Once again, the New York Times has tip-toed around a taboo word or (in this case) slur by paraphrasing a speaker, while signaling that the speaker used an item banned from the paper.
This time, it came in the story “Ben Carson Is Struggling to Grasp Foreign Policy, Advisers Say” by Trip Gabriel, which quotes Duane R. Clarridge, former CIA agent and adviser to Carson:
“Russian special forces are staying in the Titanic Hotel in Sulaymaniya,” the operative said, according to notes recorded by [Carson’s top adviser Armstrong] Williams. “They frequent an Irish pub in the hotel bar.”
“The jump from Erbil and Soviets [by which Clarridge must have meant Russians]” to the Chinese in Damascus “is a long leap,” Mr.

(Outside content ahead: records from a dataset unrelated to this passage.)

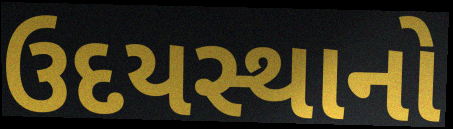
ઉદયસ્થાનોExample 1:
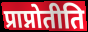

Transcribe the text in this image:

प्राप्नोतीति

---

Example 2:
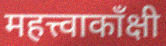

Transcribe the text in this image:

महत्त्वाकाँक्षी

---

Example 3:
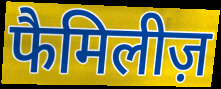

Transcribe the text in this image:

फैमिलीज़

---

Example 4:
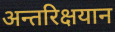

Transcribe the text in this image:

अन्तरिक्षयान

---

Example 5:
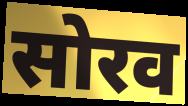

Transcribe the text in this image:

सोरवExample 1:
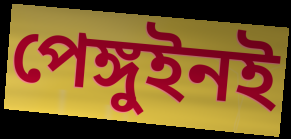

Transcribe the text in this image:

পেঙ্গুইনই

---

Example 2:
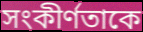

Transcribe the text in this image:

সংকীর্ণতাকে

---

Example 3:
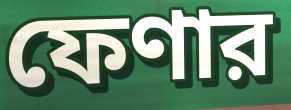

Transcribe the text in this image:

ফেণার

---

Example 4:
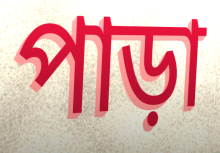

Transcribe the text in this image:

পাড়া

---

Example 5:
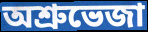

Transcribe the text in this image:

অশ্রুভেজা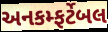
અનકમ્ફર્ટેબલ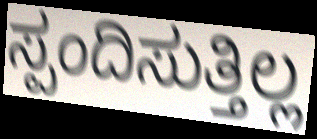
ಸ್ಪಂದಿಸುತ್ತಿಲ್ಲ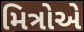
મિત્રોએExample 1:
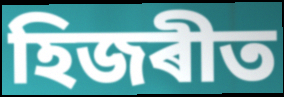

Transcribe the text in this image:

হিজৰীত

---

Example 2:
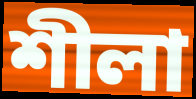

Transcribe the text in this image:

শীলা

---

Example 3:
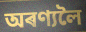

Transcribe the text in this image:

অৰণ্যলৈ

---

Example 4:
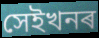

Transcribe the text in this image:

সেইখনৰ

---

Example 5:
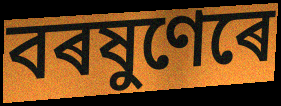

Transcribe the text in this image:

বৰষুণেৰেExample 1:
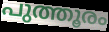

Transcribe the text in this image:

പുത്തൂരം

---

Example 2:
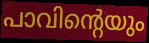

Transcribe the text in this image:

പാവിന്റെയും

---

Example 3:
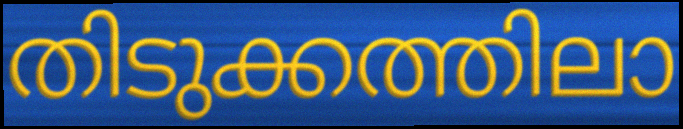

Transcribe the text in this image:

തിടുക്കത്തിലാ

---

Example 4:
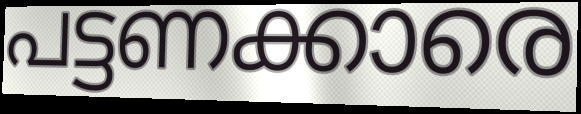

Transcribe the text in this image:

പട്ടണക്കാരെ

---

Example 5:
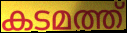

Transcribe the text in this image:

കടമത്ത്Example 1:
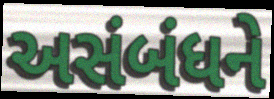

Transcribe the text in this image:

અસંબંધને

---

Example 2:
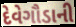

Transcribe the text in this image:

દેવેગૌડાની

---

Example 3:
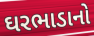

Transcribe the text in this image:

ઘરભાડાનો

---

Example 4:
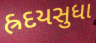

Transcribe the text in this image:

હ્રદયસુધા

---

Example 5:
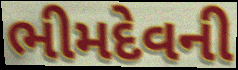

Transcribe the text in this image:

ભીમદેવની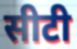
सीटी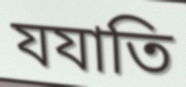
যযাতি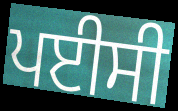
ਪਈਸੀ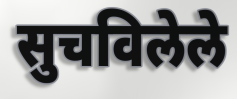
सुचविलेले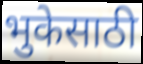
भुकेसाठी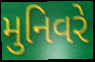
મુનિવરે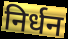
निर्धन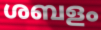
ശബളംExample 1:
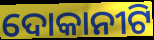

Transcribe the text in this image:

ଦୋକାନୀଟି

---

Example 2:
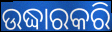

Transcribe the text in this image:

ଉଦ୍ଧାରକରି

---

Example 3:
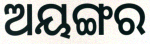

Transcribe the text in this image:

ଅୟଙ୍ଗର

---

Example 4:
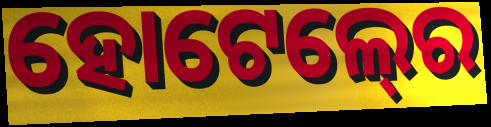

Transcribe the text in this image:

ହୋଟେଲ୍‍ରେ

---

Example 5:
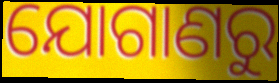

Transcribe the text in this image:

ଯୋଗାଣରୁ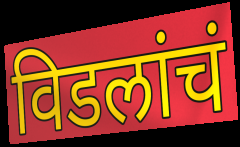
विडलांचं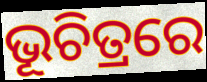
ଭୂଚିତ୍ରରେ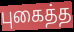
புகைத்தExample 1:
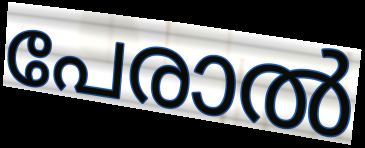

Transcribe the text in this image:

പേരാൽ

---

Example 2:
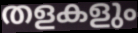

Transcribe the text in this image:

തളകളും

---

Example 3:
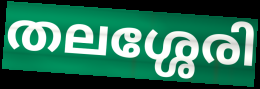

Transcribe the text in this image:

തലശ്ശേരി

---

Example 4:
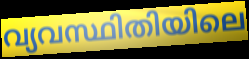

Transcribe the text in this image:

വ്യവസ്ഥിതിയിലെ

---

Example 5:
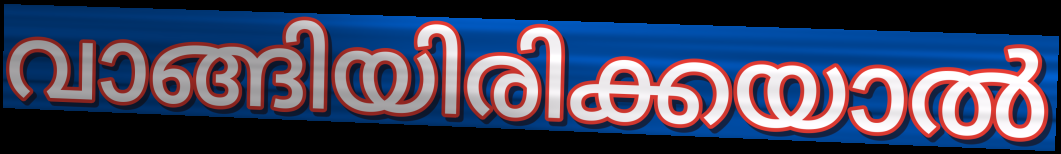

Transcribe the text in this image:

വാങ്ങിയിരിക്കയാൽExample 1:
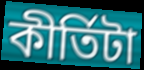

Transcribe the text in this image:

কীর্তিটা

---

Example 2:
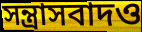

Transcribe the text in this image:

সন্ত্রাসবাদও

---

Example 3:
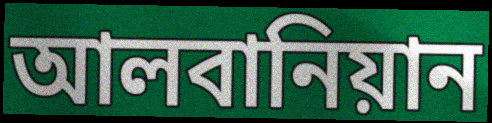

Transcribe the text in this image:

আলবানিয়ান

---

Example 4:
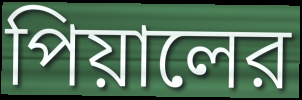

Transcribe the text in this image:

পিয়ালের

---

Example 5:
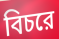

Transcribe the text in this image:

বিচরে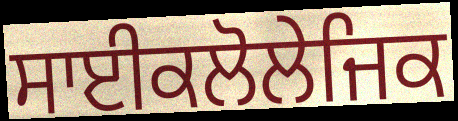
ਸਾਈਕਲੋਲੇਜਿਕ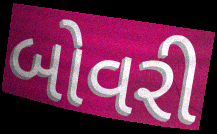
બોવરી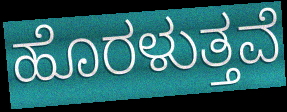
ಹೊರಳುತ್ತವೆ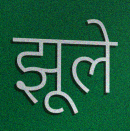
झूले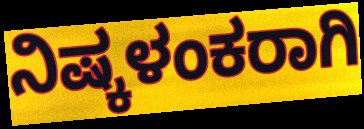
ನಿಷ್ಕಳಂಕರಾಗಿ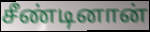
சீண்டினான்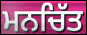
ਮਨਚਿੱਤ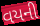
વયની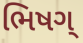
ભિષગ્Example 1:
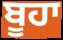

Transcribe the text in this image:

ਬੂਹਾ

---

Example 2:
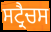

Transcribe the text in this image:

Clarridge said, using an ethnic slur for the Chinese.
Two things here:
First thing: What did Clarridge actually say? The reasonably common slurs woud be Chinks, Slopes, Slants, or Slant-eyes. Gabriel is our only source on the question. Apparently he thought it was newsworthy that an adviser to Carson spoke disparagingly of the Chinese, but that Clarridge’s choice of slur was beside the point.
Second thing: Look at the material boldfaced above. This is not in quotation marks, so Gabriel would have been within his rights to just use a non-slur reference to the Chinese without comment. (Dequoting — moving stuff out of quotation marks and paraphrasing it there — is one way journalists avoid using taboo words and slurs in their reporting.) But it seems that Gabriel wanted to snipe at Clarridge by painting him as a bigot.
The strategy is not uncommon, especially when a reporter is dealing with a prominent but frequently foul-mouthed speaker: you report the gist but add something like “peppering his speech with obscenities”. Well, you do this if you think the speaker’s use of particular obscenities in some context is a blot on his character.